What has not worked: This won't be a problem for the main wings as they will be printed much like the formers, but I didn't use the same process for printing the tail feathers because I wanted the top and bottom layers for added strength. These parts actually print as assembled components. It is not terrible but I'm concerned about the tail weight. I can opt for the exact print in LWPLA, but I wanted something with better temperature resistance so I have a test roll of Colorfabbs new LWPLA - HT (high temp) filament coming. This should cut the weight in half for this part and still give me good heat stability. I'll report how it does. Not everything is 3D printed: Clearly I have also got balsa stringers on this model. They are no stronger, but they are easy because they come ready to go in 36" lengths.

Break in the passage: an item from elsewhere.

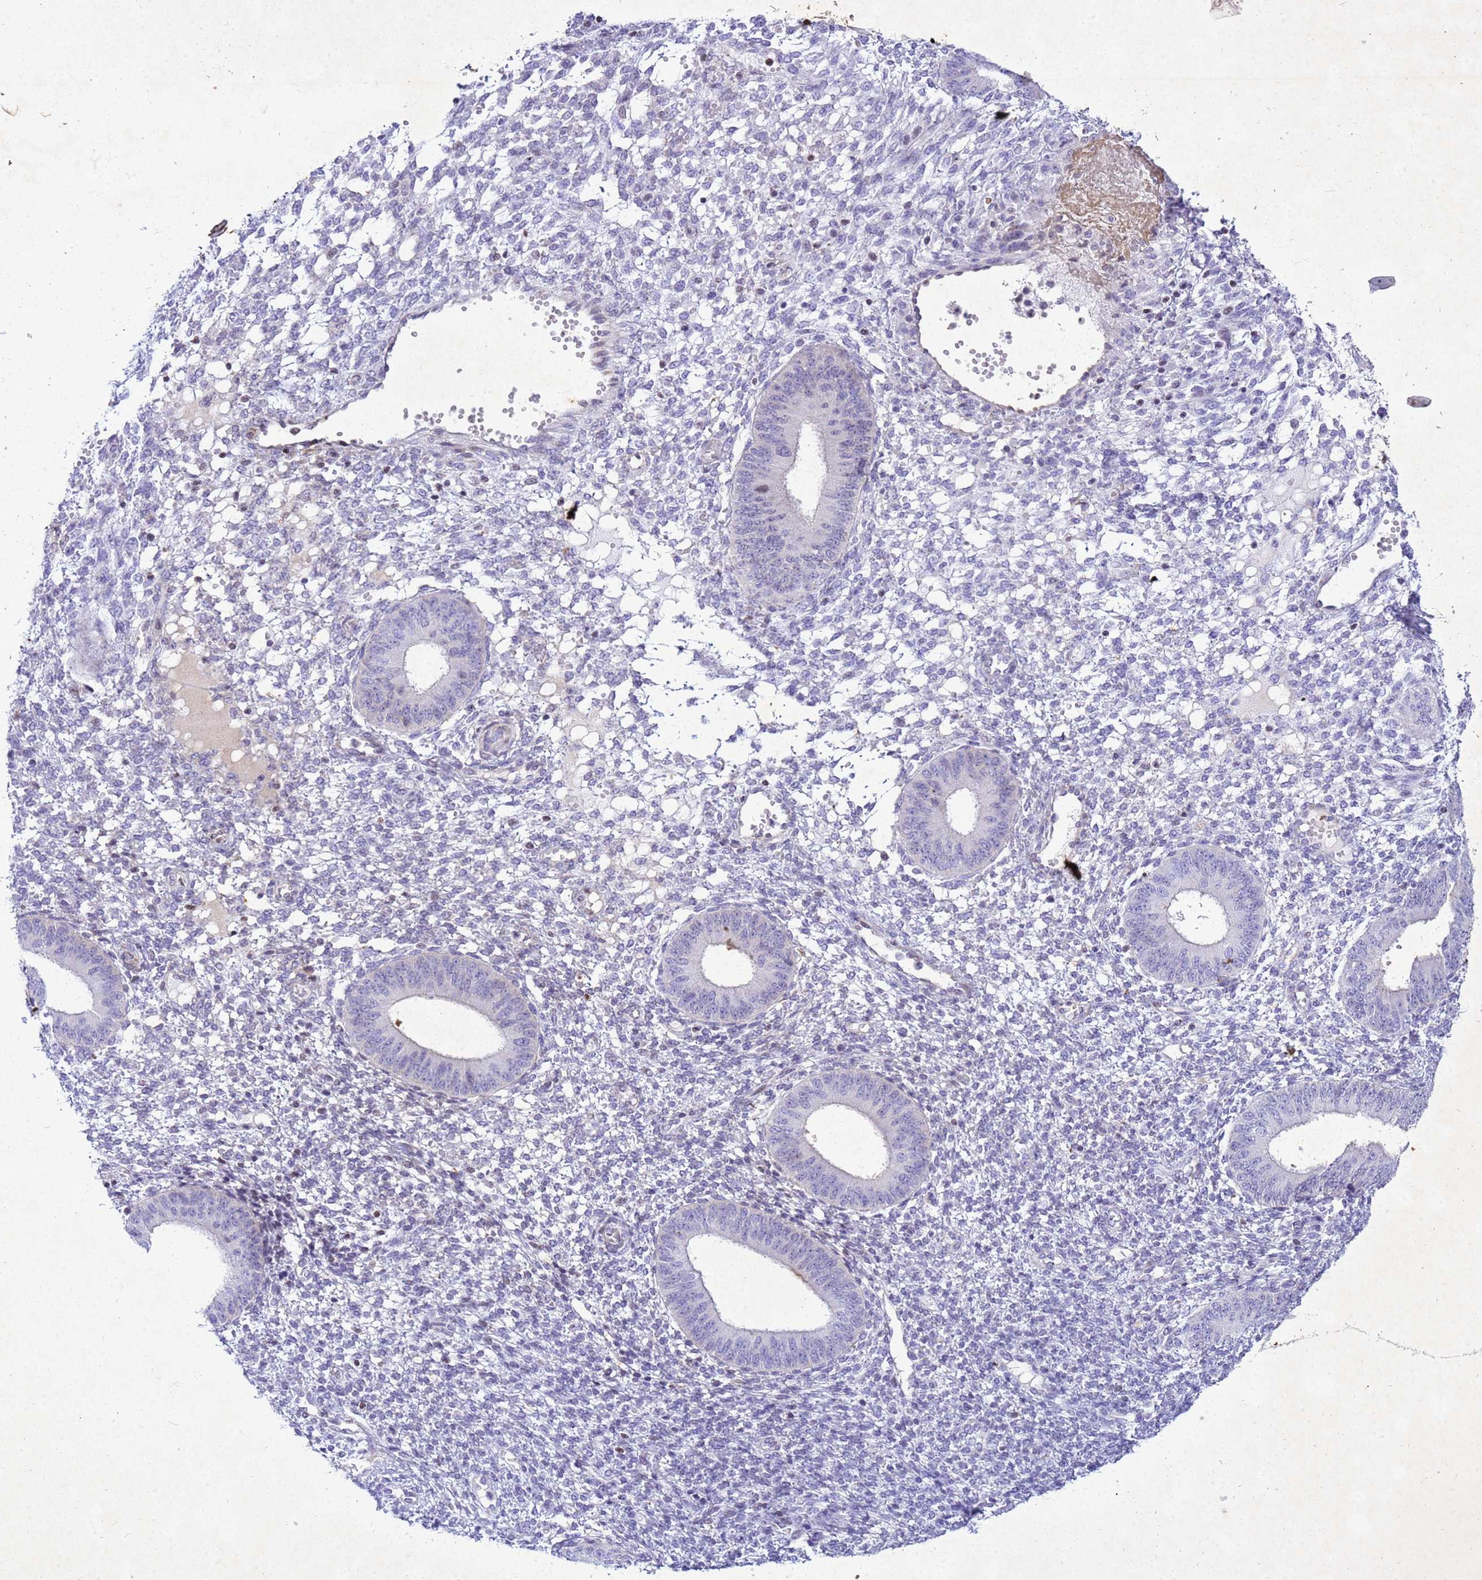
{"staining": {"intensity": "negative", "quantity": "none", "location": "none"}, "tissue": "endometrium", "cell_type": "Cells in endometrial stroma", "image_type": "normal", "snomed": [{"axis": "morphology", "description": "Normal tissue, NOS"}, {"axis": "topography", "description": "Endometrium"}], "caption": "The micrograph displays no significant positivity in cells in endometrial stroma of endometrium. The staining is performed using DAB (3,3'-diaminobenzidine) brown chromogen with nuclei counter-stained in using hematoxylin.", "gene": "COPS9", "patient": {"sex": "female", "age": 49}}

Any stringer I print has to be assembled due to print bed limitations. I'm designing the model so a builder could choose to print or purchase and use stock sizes from the hobby shop. Here's the unexpected catch though. I walked out of the hobby shop the other day with just the balsa wood for running the stringers. I also had two or three extra solid sheets for a whopping bill of $40 bucks. The entire roll of PETG filament for this project cost 25 bucks from Amazon and for everything printed so far I have not used even 25 percent of the roll. It's far cheaper to print the airplane parts! What I'm going to try: I'm going to attempt to blow mold a real "clear" canopy - Maybe I'll just vacuum mold it. I'm going to print up the enormous cowling as a mold with regular old PLA then create a vacuum formed fiberglass cowling. If this works out great I'll also do the wheel pants this way. I've done a good bit of glass work and I've always wanted to try mold making with the 3D printer. This is a perfect excuse to do it. That's all for now, I'll post updates as I have them on this little experiment.

Update 12-25-22 - She's up on the gear now. Top wing is covered with Red Ultracote.